What is Calciphylaxis?

Calciphylaxis and Calcification Inhibitors

Most predisposing factors to calciphylaxis involve a dysregulation in the balance of local and systemic calcium-regulatory factors. Current data focus on the importance of matrix Gla protein (MGP) and fetuin-A (alpha2-Heremans Schmid Glykoprotein, AHSG) as prototypic calcification inhibitors.

MGP is a 10 kD protein exclusively expressed in vascular smooth muscle cells (VSMC) and chondrocytes. This protein requires post-translational vitamin K-dependent gamma-carboxylation for activation. Accordingly, warfarin treatment suppresses MGP activation. Knockout of the MGP gene in mice (MGP-/-) causes severe medial calcification of large arteries with subsequent rupture of the ossified aorta; MGP-/- mice actually die of internal arterial haemorrhage at the age of 6 – 8 weeks. MGP acts purely as local inhibitor, and systemic over expression is not capable of counteracting arterial calcification induced by MGP-/-. Analogously, medial calcification can also be induced by treatment with vitamin K antagonists. In rats, warfarin-induced vascular calcification can be partially reversed by feeding supraphysiological doses of vitamin K1 or K2 following withdrawal of warfarin, whereas calcification progresses when only low doses of vitamin K are fed.

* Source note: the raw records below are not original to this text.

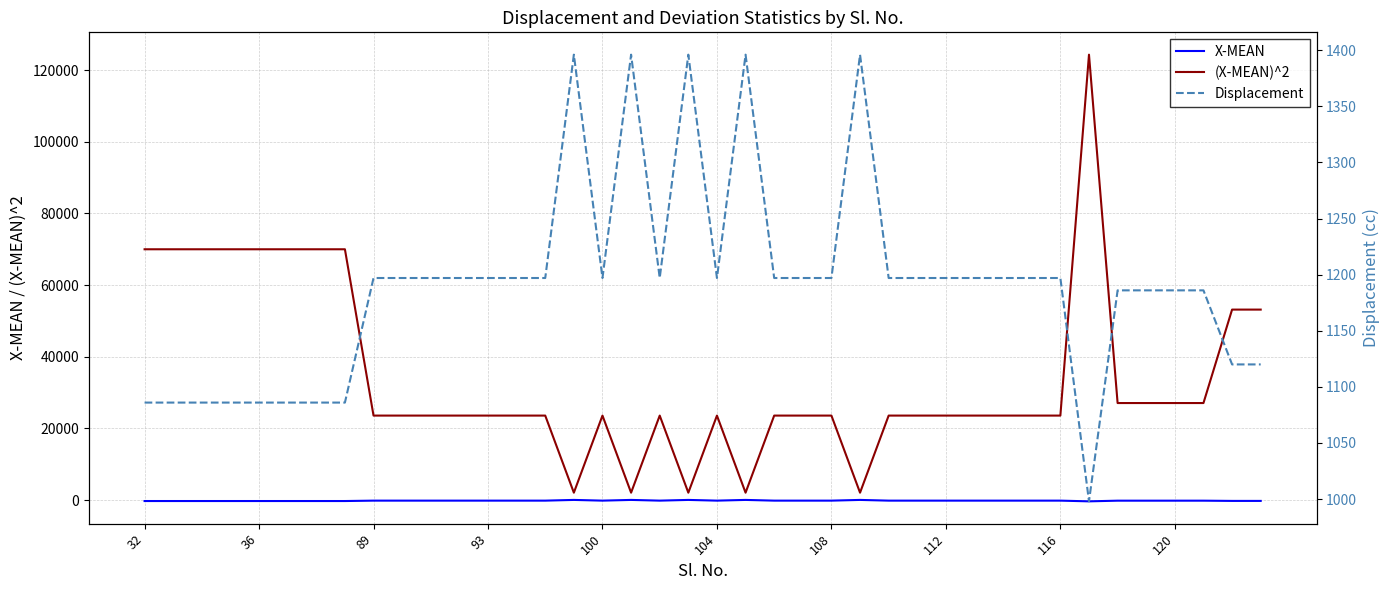

What is the difference between the maximum and minimum values in the Displacement series?

398.0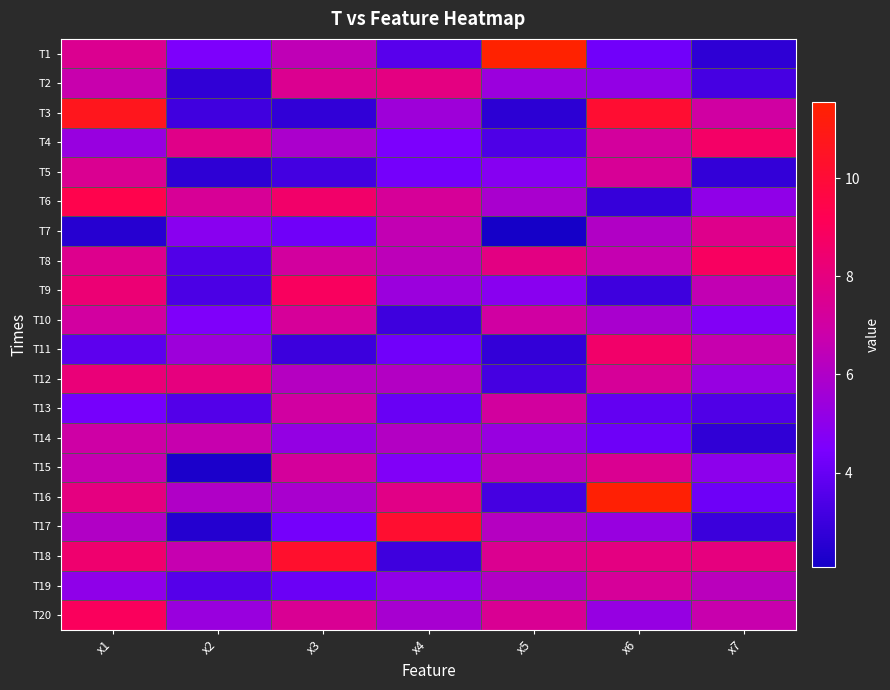

Reading left to right, extract all data points from this chart.

T1: x1=7.5	x2=4.6	x3=6.5	x4=3.6	x5=11.6	x6=4.2	x7=2.7
T2: x1=6.7	x2=2.7	x3=7.6	x4=7.9	x5=5.4	x6=5.2	x7=3.3
T3: x1=10.7	x2=3.1	x3=2.8	x4=5.5	x5=2.7	x6=10.1	x7=7.0
T4: x1=5.3	x2=7.7	x3=5.9	x4=4.5	x5=3.4	x6=7.2	x7=8.7
T5: x1=7.5	x2=2.7	x3=3.2	x4=4.3	x5=4.8	x6=7.3	x7=2.8
T6: x1=9.4	x2=7.4	x3=8.6	x4=7.3	x5=5.8	x6=2.9	x7=5.1
T7: x1=2.5	x2=4.9	x3=4.2	x4=6.6	x5=2.1	x6=6.1	x7=7.7
T8: x1=7.6	x2=3.5	x3=7.1	x4=6.4	x5=7.9	x6=6.6	x7=8.9
T9: x1=8.3	x2=3.4	x3=8.9	x4=5.4	x5=4.9	x6=3.1	x7=6.5
T10: x1=7.1	x2=4.6	x3=7.3	x4=3.1	x5=7.0	x6=5.8	x7=4.7
T11: x1=3.8	x2=5.5	x3=3.0	x4=4.2	x5=2.8	x6=8.6	x7=6.7
T12: x1=8.2	x2=8.0	x3=6.2	x4=6.1	x5=3.2	x6=7.3	x7=5.3
T13: x1=4.3	x2=3.6	x3=7.1	x4=4.1	x5=7.1	x6=3.9	x7=3.5
T14: x1=6.9	x2=6.7	x3=5.2	x4=6.1	x5=5.3	x6=4.2	x7=2.7
T15: x1=6.6	x2=2.3	x3=7.2	x4=4.6	x5=6.5	x6=7.5	x7=5.0
T16: x1=8.0	x2=6.0	x3=5.8	x4=7.8	x5=3.2	x6=11.4	x7=4.2
T17: x1=6.1	x2=2.5	x3=4.3	x4=10.2	x5=6.2	x6=5.3	x7=3.0
T18: x1=8.5	x2=6.7	x3=10.3	x4=3.0	x5=7.5	x6=8.0	x7=8.0
T19: x1=5.1	x2=3.6	x3=4.1	x4=5.1	x5=6.1	x6=7.3	x7=6.3
T20: x1=9.0	x2=5.4	x3=7.4	x4=5.8	x5=7.4	x6=5.2	x7=6.7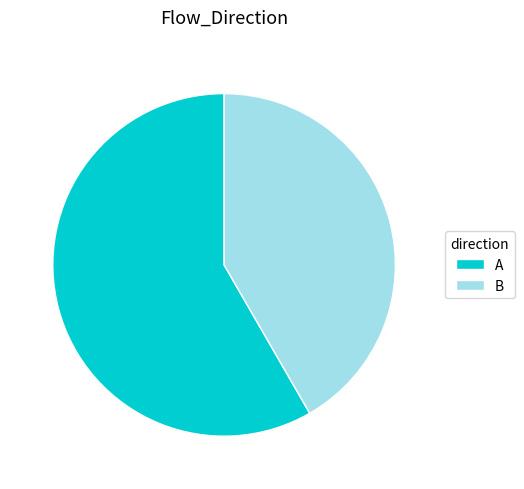

Is it true that A is 47% of the pie?

False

A second potentially important calcification inhibitor is fetuin-A. Fetuin-A is a 60-kD glycoprotein produced in the liver and probably the most potent circulating calcification inhibitor. Extracellular concentrations are as high as 0.5 – 1.0 g/l under normal conditions; in fact, fetuin-A represents a major proportion of the alpha2-band on serum electrophoresis. Importantly, this glycoprotein is regulated as a negative phase reactant. Thus, in situations of acute or chronic inflammation, blood and tissue levels of this calcification inhibitor may drop significantly and deficiency may occur. Of note, most of the very rare cases of calciphylaxis in patients with normal renal function were reported in active chronic inflammatory diseases.

Fetuin-A knockout (fetuin-A-/-) mice spontaneously develop massive organ and soft-tissue calcification. A large proportion of patients on dialysis show fetuin-A serum levels below the normal range, and fetuin-A deficiency is related to increased all-cause and cardiovascular mortality in this patient group. In some calciphylaxis patients, very low fetuin-A serum levels (range: 0.09 – 0.25 g/l) have been detected in the context of highly elevated CRP levels.